For Bill Parsons, Peraton’s vice president, Human Space Programs, it became something of a mantra. While serving as NASA’s Return to Flight Space Shuttle Program Manager and later as Center Director of the John F. Kennedy Space Center, it was a constant reminder of the shared focus, commitment, and attention to detail required to attain mission success.
With the U.S. preparing to launch Artemis I, an uncrewed test flight that would signal the United States’ return to the moon, Parsons shared his thoughts on the future of human spaceflight and the paramount importance of safety.
You were thrust into a key management role at NASA during a crucial moment in the history of human spaceflight. Can you give some context for what was happening at that time?
This was 2003. At that time, I was the Center Director of the Stennis Space Center in Mississippi—which, as a native Mississippian and graduate of the University of Mississippi, was already my dream job. Shortly after the tragic loss of Space Shuttle Columbia and her heroic crew, I was hired as the Space Shuttle Program Manager, and tasked with leading the Return to Flight program.
Between that moment and the time Space Shuttle Discovery launched in 2005, the one thing that remained in the back of my head was that we were facing two distinct outcomes: this could be the team that retires the Space Shuttle Program, sends it to the museums, and closes the history of that magnificent vehicle—or, we could be the team that returns the Shuttle to flight, completes the assembly of the International Space Station and then moves on to build the replacement Human Spaceflight Vehicle to take us back to the Moon and on to Mars.
I must tell you, there were moments when I thought we would not be able to overcome all the obstacles, technical and political, to achieve it.
Talk about those obstacles. What types of considerations factor into the decisions to proceed—or pause—a mission?
Spaceflight in general is difficult. Just to achieve low earth orbit is risky, expensive, and requires a focus that not everyone understands.
We can try to do everything possible to design vehicles that are safe, have redundant systems and other factors of safety but there are situations that will occur—some that may have been anticipated, others not—but for reasons of cost, schedule, or complexity you decide you must press forward.
Any time there’s a delay to schedule, even if it is not a big hit, you must factor in the optics and political debate surrounding such a move.
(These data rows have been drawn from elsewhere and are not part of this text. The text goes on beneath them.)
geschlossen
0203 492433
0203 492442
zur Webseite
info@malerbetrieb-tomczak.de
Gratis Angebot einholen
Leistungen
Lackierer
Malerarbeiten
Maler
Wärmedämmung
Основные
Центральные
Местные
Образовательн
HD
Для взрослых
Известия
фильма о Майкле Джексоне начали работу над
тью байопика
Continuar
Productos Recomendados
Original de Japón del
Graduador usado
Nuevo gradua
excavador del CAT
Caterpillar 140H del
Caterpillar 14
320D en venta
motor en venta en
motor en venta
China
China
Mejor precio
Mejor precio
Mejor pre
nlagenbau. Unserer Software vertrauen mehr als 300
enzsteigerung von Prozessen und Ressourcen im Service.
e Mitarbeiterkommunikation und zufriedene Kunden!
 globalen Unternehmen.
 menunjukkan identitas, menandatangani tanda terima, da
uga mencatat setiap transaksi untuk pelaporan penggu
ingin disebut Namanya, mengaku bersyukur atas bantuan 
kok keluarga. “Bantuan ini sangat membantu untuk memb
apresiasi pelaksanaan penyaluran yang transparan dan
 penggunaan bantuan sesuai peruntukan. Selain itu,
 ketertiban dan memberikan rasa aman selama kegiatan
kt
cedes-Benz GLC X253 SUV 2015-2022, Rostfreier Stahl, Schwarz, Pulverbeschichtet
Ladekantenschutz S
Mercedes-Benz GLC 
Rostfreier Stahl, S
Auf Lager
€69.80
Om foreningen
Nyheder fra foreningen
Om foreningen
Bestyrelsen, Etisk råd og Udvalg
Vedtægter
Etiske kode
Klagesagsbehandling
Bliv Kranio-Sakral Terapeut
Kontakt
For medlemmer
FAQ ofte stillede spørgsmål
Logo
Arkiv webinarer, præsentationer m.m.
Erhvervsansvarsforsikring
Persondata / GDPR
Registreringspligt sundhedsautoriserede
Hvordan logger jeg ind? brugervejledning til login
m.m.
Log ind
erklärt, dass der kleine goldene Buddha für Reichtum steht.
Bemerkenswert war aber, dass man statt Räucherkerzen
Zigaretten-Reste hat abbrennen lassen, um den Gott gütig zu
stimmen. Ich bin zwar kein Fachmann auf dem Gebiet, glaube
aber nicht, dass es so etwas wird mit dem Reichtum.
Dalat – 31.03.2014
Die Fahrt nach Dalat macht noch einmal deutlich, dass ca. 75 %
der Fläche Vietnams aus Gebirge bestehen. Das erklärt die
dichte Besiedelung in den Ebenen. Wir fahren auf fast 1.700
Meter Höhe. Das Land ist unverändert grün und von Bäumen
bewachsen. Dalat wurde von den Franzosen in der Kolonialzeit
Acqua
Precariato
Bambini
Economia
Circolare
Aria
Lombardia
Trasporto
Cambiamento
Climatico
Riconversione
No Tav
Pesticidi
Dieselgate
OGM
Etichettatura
That can cause a great deal of stress within the Program. I must say that there were times many of us were concerned that one delay or another might be one that caused the system to abandon the Return to Flight program.
Obviously, we were able to weather those storms.
The line “failure is not an option” has a special resonance with you.
The words send chills down the spines of many of us that have been a part of human spaceflight. It’s a call to arms—but that small phrase can mean different things to some of us.
For me, that film, that line, perfectly illustrates the stakes of this work. We could face a moment where the unthinkable has happened and the lives of a crew are in grave danger; at that time, everything and anything must be done to bring them home. But before that point, it also means that each design, each nut and bolt we assemble—whether we’re talking about NASA’s new Space Launch System, or commercial offerings funded by NASA—every aspect of these vehicles must be completely safe to fly.
The United States is scheduled to return to the moon by 2024. What do you foresee as the biggest challenges?
To go back to the Moon, establish a presence, and perform research and studies to help us go to Mars is not without risk. The resources, intellect, and determination placed in the efforts like these is hard to grasp or describe. It’s a herculean task performed by a large and diverse team of experts.
Will we get it perfectly right? From experience, I seriously doubt that. But I believe we will accomplish amazing things as we endeavor to send humans even further into space.
As vice president, Human Space Programs, Bill Parsons is helping lead Peraton’s effort to support NASA as it aims to write a new chapter in the history of human spaceflight.